I wouldn't say I "worry" about it.  The concept of not having global vars at all (well, unless there's a damn good reason, avoid at all costs like the 'goto') has been drilled down into my skull ever since I finished my first C++ programming class in college.

From a design perspective, this makes sense.  Fewer global vars are a good thing.  They can give you quirky behavior unless you're super careful.  I was more curious when you guys design Lisp apps, how you treat global variables (yes, classes, functions, etc. are global as well, but this is not exactly the same thing) in Lisp.  Even in imperative and OO languages globals have a time and place (but very seldom and there has to be a damn good reason why).  Do professional Lisp developers actively embrace them?  Stay away from them like you would in other programming languages?  Or is there some other middle-ground that I'm not aware of.

The example that you provide is exactly where I could see how things could go very wrong in terms of undefined behavior :-) .  How are global variable regarded in Lisp?

On Wed, Apr 25, 2012 at 12:09 AM, Pascal J. Bourguignon <pjb@informatimago.com> wrote:
"Yves S. Garret" <yoursurrogategod@gmail.com> writes:

> Hi, going through Land of Lisp and I get to a part of the book where
> you define global variables.  I realize that the author is trying to
> educate the students about this, but is there ever a good reason for
> globals in Lisp?  In Java, C/C++, PHP, etc. it's frowned down upon at
> best.

Functions, classes, types, constants, packages, etc,  are global
bindings.

There are so many things that have global names, why do you worry about
a few global variables?


Yes, there are good reasons to have global variables.

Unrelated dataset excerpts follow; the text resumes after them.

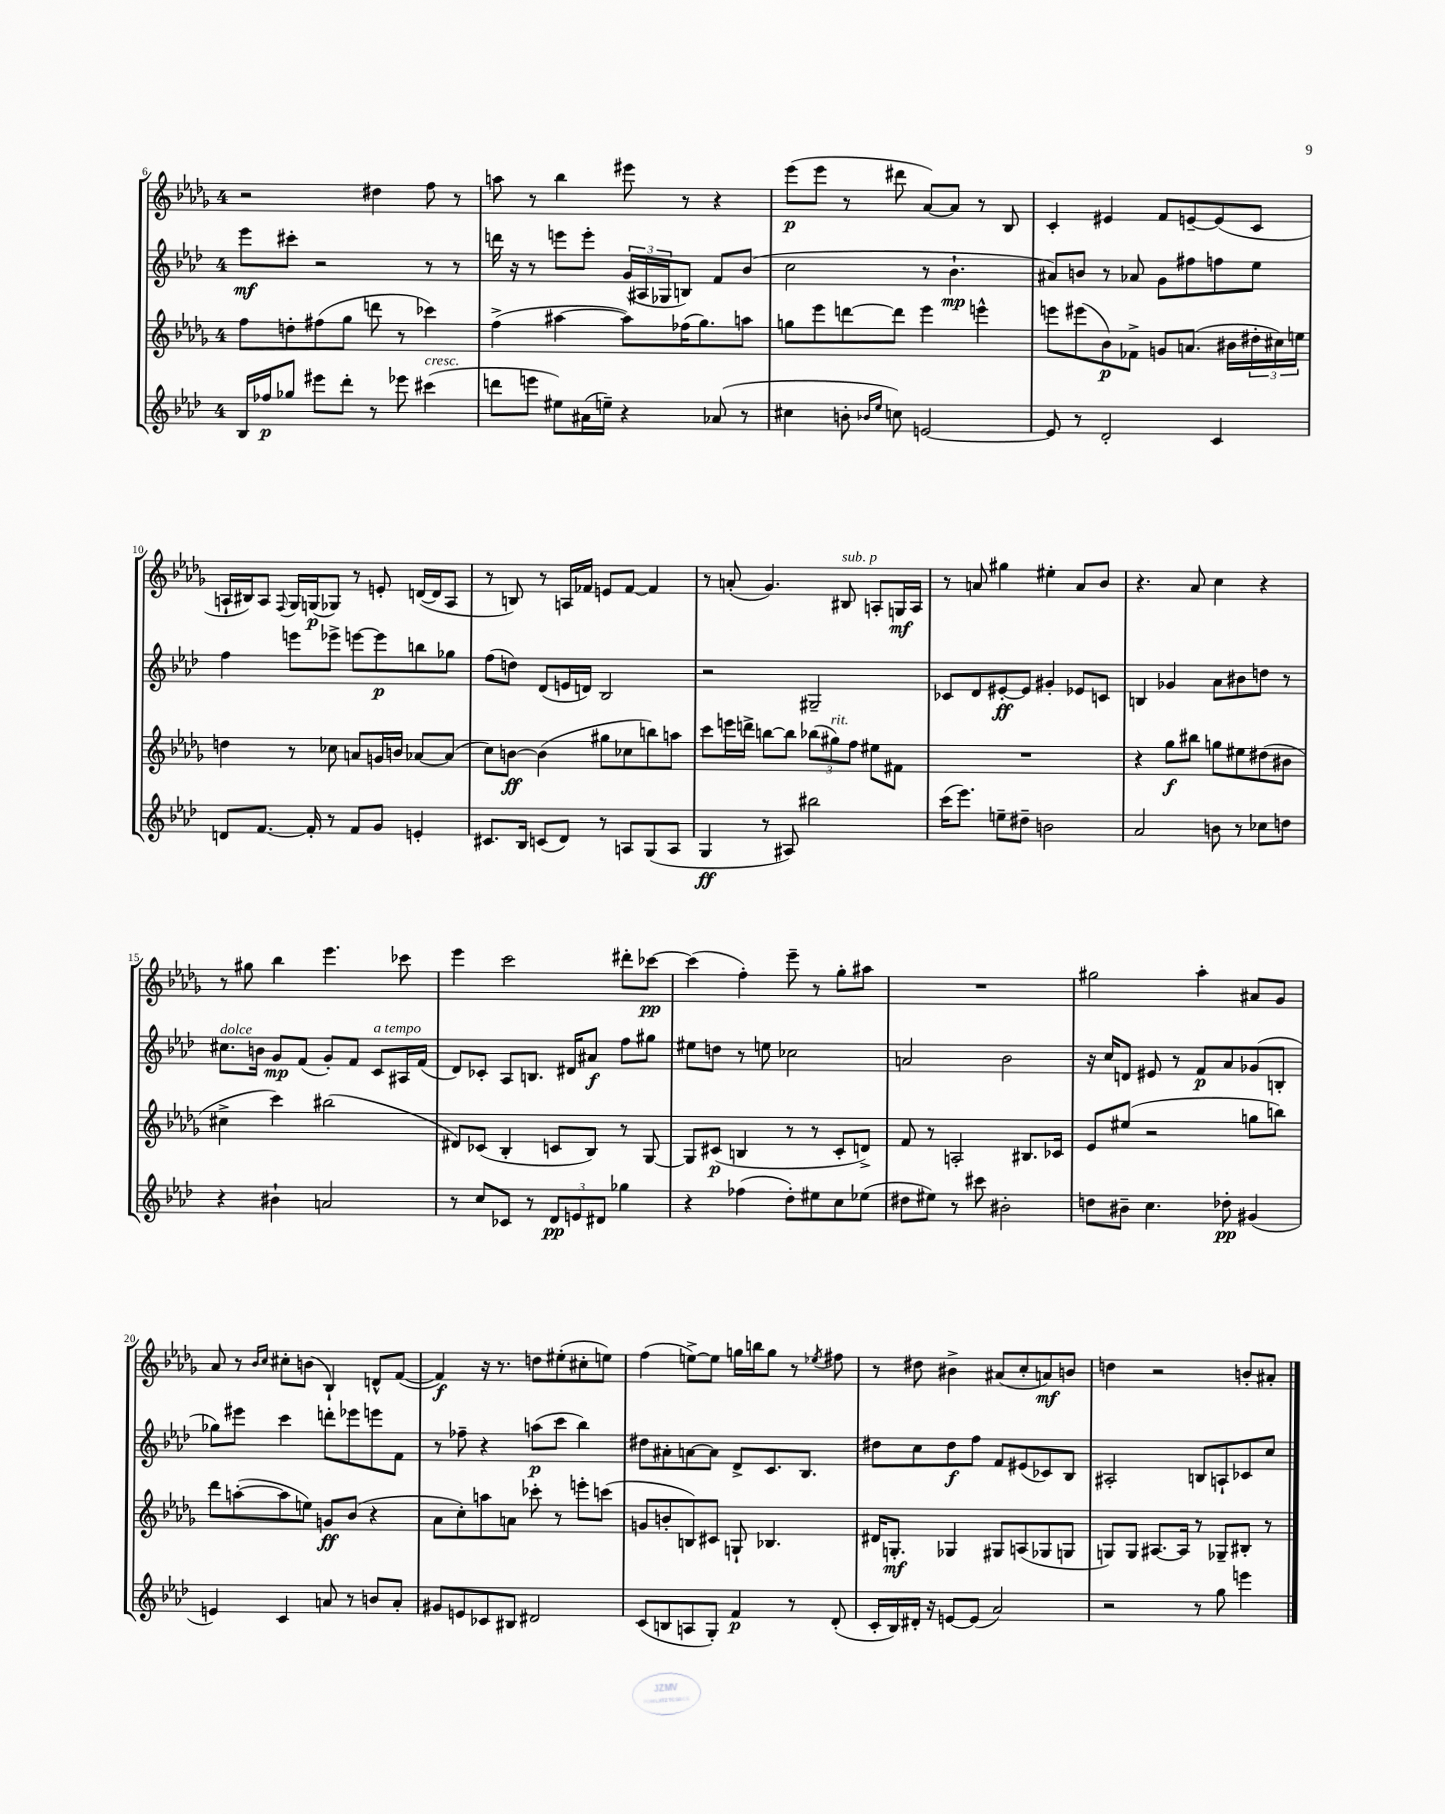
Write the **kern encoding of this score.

**kern	**kern	**kern	**kern
*staff4	*staff3	*staff2	*staff1
*clefG2	*clefG2	*clefG2	*clefG2
*k[b-e-a-d-]	*k[b-e-a-d-g-]	*k[b-e-a-d-]	*k[b-e-a-d-g-]
*M4/4	*M4/4	*M4/4	*M4/4
16B-	8ff	8eee-	2r
16ff-	.	.	.
8gg-	8dd'	8ccc#'	.
8eee#	(8ff#	2r	.
8ddd-'	8gg-	.	.
8r	8ddd	.	4dd#
8eee-	8r	.	.
(4ccc#	4ccc-)	8r	8ff
.	.	8r	8r
=	=	=	=
8ddd	(4ff^	16ddd	8aa
.	.	16r	.
8eee	.	8r	8r
8ee#)	[4aa#	8eee	4bb-
(16a#	.	8eee'	.
16ee~)	.	.	.
4r	8aa#])	(24g	8eee#
.	.	24A#	.
.	.	24G-	.
.	(16ff-	8B)	8r
.	8.gg-)	.	.
(8a-	.	8f	4r
8r	8aa	(8b-	.
=	=	=	=
4cc#	8gg	2cc	(8eee-
.	8eee-	.	8eee-
8b'	[8ddd	.	8r
16qqb-	.	.	.
16qqee-	.	.	.
8cc)	8ddd]	.	8ddd#
[2e	4eee-	8r	[8a-)
.	.	4.b-`	8a-]
.	4eee^^	.	8r
.	.	.	8B-
=	=	=	=
8e]	8eee	8a#)	4c'
8r	(8eee#	8b	.
2d-'	8b-)	8r	4e#
.	8f-^	8a-	.
.	8g	8g	8f
.	(8.a	8ff#	[8e~
4c	.	8ff	(8e]
.	16b#	.	.
.	24dd#'	8ee-	8c
.	24cc#)	.	.
.	24ee	.	.
=	=	=	=
8d	4dd	4ff	16A`
.	.	.	16B#)
[8.f	.	.	8A
.	.	.	8qqF
.	8r	8eee	16G-
16f']	.	.	(16G
8r	8cc-	8eee-^	8G-)
8f	8a	[8eee	8r
8g	16g	8eee]	8e'
.	16b	.	.
4e'	[8a-	8bb	([16d
.	.	.	16d]
.	(8a-]	8gg-	8A
=	=	=	=
8.c#	8cc)	(8ff	8r
.	[8b	8dd)	8B)
16B-	.	.	.
(8c	(4b]	(8d-	8r
8d-)	.	16e	16A
.	.	16d)	16f-
8r	8gg#	2B-	8e
8A	8cc-	.	[8f-
(8G	8bb)	.	4f-]
8A	8aa	.	.
=	=	=	=
4G	8ccc	2r	8r
.	16eee	.	(8a'
.	16ddd^	.	.
8r	[8bb	.	4.g-)
8A#)	8bb]	.	.
2bb#	(12bb-	2G#~	.
.	12gg#)	.	.
.	.	.	8B#
.	12ff	.	.
.	8ee#	.	8A'
.	8f#	.	16G
.	.	.	16A
=	=	=	=
(16ccc	1r	8c-	8r
8.eee-)	.	.	.
.	.	8d-	8a
8ee~	.	[8e#'	4gg#
8dd#~	.	8e#]	.
2b	.	4g#'	4ee#'
.	.	8e-	8a
.	.	8c	8b-
=	=	=	=
2a-	4r	4B	4.r
.	8gg-	4g-	.
.	8bb#	.	8a-
8b	8gg	8a-	4cc
8r	8ee#	8b#	.
8cc-	(8dd#	8dd	4r
8dd	8b#	8r	.
=	=	=	=
4r	4cc#^	8.cc#	8r
.	.	.	8gg#
.	.	16b	.
4b#`	4ccc)	8g	4bb-
.	.	(8f	.
2a	(2bb#	8g')	4.eee-
.	.	8f	.
.	.	8c	.
.	.	16A#	8ccc-
.	.	(16f	.
=	=	=	=
8r	8d#)	8d-)	4eee-
8cc	(8c-	8c-'	.
8c-	4B-'	8A-	2ccc
8r	.	8.B	.
12d-	8c	.	.
.	.	16d#	.
12e	.	.	.
.	8B-)	8a#	.
12d#	.	.	.
4gg-	8r	8ff	8ddd#'
.	[8G-	8gg#	[8ccc-
=	=	=	=
4r	8G-]	8ee#	(4ccc-]
.	(8c#	8dd	.
(4ff-	4B	8r	4ff')
.	.	8ee	.
8dd-')	8r	2cc-	8eee-~
8ee#	8r	.	8r
8cc	8c#'	.	8gg-'
(8ee-	8d^)	.	8aa#
=	=	=	=
8dd#	8f	2a	1r
8ee#)	8r	.	.
8r	2A'	.	.
8ccc#	.	.	.
2b#'	.	2b-	.
.	8.B#	.	.
.	16c-	.	.
=	=	=	=
8dd	8e-	16r	2gg#
.	.	16cc	.
8b#~	(8ee#	8d	.
4.cc	2r	8e#	.
.	.	8r	.
.	.	8f	4aa-'
8dd-'	.	8a-	.
(4g#	8gg	(8g-	8a#
.	8bb)	8B'	8g-
=	=	=	=
4e)	8ddd-	8gg-)	8a-
.	([8aa'	8eee#	8r
.	.	.	16qqb-
.	.	.	16qqcc
4c	8aa]	4ccc	8cc#'
.	8ee)	.	(8b
8a	8g	8ddd'	4B-`)
8r	(8b-	8eee-	.
8b	4r	8eee	8d^^
8a'	.	8f	([8f
=	=	=	=
8g#	8a-	8r	4f])
8e	8cc')	8ff-~	.
8c-	8aa	4r	16r
.	.	.	8.r
8B#	8a	.	.
2d#	8ccc-'	(8aa	8dd
.	8r	8ccc	(8ee#'
.	8eee'	4bb-)	8cc#'
.	(8ccc	.	8ee)
=	=	=	=
(8c	8g	8dd#	(4ff
8B	8b'	8a#'	.
8A	8B)	[8a	[8ee^)
8G')	8c#	8a]	8ee]
4f	8G`	8d-^	16gg
.	.	.	16bb
.	4.B-	8.c	8gg
8r	.	.	8r
.	.	8.B-	.
.	.	.	8qee-
(8d-'	.	.	8ff#
=	=	=	=
16c'	16d#	8dd#	8r
16B-)	8.G'	.	.
16d#'	.	8cc	8dd#
16r	.	.	.
[8e	4G-	8dd#	4b#^
(8e]	.	8ff	.
2a-)	8G#	8f	(8a#
.	(8A	(8e#	8cc'
.	8G-	8c-)	8a)
.	8G	8B-	8b
=	=	=	=
2r	8G)	2A#'	4dd
.	8G	.	.
.	[8.A#	.	2r
.	16A#]	.	.
8r	8r	8B	.
8gg	8G-~	8A`	.
4eee	8B#'	8c-	8b'
.	8r	8cc	8a#'
==	==	==	==
*-	*-	*-	*-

The main one is to keep references to "persistent" data.  The scope of
persistence being that of the lisp image (and remember that
implementations provide operators to save the lisp images and reload
them).

Given the REPL, global variables allow passing data between two
functions called independently, and with the programmer intervention at
the REPL in the middle.


   cl-user> (defvar *data*)
   *data*
   cl-user> (defun compute-phase-a () (setf *data* (random 42)))
   compute-phase-a
   cl-user> (defun compute-phase-b () (* 2 *data*))
   compute-phase-b
   cl-user> (compute-phase-a)
   40
   cl-user> *data*
   40
   cl-user> (compute-phase-b)
   80
   cl-user> *data*
   40


Also, in Common Lisp global variables defined with defvar and
defparameter are special variables.  All the bindings involving the
symbol naming them are dynamic bindings.  This allow passing pervasive
parameter unconspicuously.

   cl-user> (defun do-something () (print *data*) (terpri))
   do-something
   cl-user> (setf *print-base* 16.)
   10
   cl-user> (do-something)

   28
   nil
   cl-user> (setf *print-base* 10.)
   10
   cl-user> (do-something)

   40
   nil



--
__Pascal Bourguignon__                     http://www.informatimago.com/
A bad day in () is better than a good day in {}.